### Supplied information
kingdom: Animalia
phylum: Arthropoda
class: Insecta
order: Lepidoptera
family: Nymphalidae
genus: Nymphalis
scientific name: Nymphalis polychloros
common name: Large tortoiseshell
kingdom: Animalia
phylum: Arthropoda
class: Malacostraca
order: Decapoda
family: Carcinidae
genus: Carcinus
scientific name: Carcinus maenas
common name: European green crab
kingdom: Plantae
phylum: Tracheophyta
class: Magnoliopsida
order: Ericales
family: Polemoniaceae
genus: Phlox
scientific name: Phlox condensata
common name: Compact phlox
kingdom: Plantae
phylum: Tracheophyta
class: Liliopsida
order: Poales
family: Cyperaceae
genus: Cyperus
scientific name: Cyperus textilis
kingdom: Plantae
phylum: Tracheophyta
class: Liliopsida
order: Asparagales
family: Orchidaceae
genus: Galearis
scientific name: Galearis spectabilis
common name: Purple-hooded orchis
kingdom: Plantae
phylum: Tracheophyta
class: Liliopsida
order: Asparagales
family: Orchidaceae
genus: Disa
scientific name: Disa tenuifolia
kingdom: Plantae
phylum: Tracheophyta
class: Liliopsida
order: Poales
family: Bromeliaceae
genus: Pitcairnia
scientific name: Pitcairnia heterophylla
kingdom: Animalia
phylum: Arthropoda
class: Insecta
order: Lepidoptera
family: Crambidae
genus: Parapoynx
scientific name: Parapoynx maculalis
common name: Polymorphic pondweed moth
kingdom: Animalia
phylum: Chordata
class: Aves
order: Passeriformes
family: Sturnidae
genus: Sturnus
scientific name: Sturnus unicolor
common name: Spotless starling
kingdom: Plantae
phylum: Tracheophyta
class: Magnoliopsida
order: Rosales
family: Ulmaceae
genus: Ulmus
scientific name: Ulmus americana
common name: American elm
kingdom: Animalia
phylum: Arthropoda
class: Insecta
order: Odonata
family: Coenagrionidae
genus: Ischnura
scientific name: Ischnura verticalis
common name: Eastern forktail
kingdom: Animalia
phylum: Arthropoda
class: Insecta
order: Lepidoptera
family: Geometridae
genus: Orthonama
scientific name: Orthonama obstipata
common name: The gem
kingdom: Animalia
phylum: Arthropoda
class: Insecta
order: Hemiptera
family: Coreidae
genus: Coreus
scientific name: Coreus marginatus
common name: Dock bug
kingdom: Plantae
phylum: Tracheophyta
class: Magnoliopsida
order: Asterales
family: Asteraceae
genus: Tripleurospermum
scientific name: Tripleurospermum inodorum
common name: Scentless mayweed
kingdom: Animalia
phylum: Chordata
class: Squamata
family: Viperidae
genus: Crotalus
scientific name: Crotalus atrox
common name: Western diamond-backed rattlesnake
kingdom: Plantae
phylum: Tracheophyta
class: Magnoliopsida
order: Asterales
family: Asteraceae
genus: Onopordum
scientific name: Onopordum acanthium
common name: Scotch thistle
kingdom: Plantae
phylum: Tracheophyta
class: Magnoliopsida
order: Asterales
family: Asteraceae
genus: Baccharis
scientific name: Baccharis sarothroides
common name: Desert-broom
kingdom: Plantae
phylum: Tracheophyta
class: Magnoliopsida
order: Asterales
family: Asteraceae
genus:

### The request
Reproduce the lines of the items above without change, beginning with the line that contains "order: Hemiptera" and continuing through the final line of the items, with both ends included.

### Exercise result
order: Hemiptera
family: Coreidae
genus: Coreus
scientific name: Coreus marginatus
common name: Dock bug
kingdom: Plantae
phylum: Tracheophyta
class: Magnoliopsida
order: Asterales
family: Asteraceae
genus: Tripleurospermum
scientific name: Tripleurospermum inodorum
common name: Scentless mayweed
kingdom: Animalia
phylum: Chordata
class: Squamata
family: Viperidae
genus: Crotalus
scientific name: Crotalus atrox
common name: Western diamond-backed rattlesnake
kingdom: Plantae
phylum: Tracheophyta
class: Magnoliopsida
order: Asterales
family: Asteraceae
genus: Onopordum
scientific name: Onopordum acanthium
common name: Scotch thistle
kingdom: Plantae
phylum: Tracheophyta
class: Magnoliopsida
order: Asterales
family: Asteraceae
genus: Baccharis
scientific name: Baccharis sarothroides
common name: Desert-broom
kingdom: Plantae
phylum: Tracheophyta
class: Magnoliopsida
order: Asterales
family: Asteraceae
genus:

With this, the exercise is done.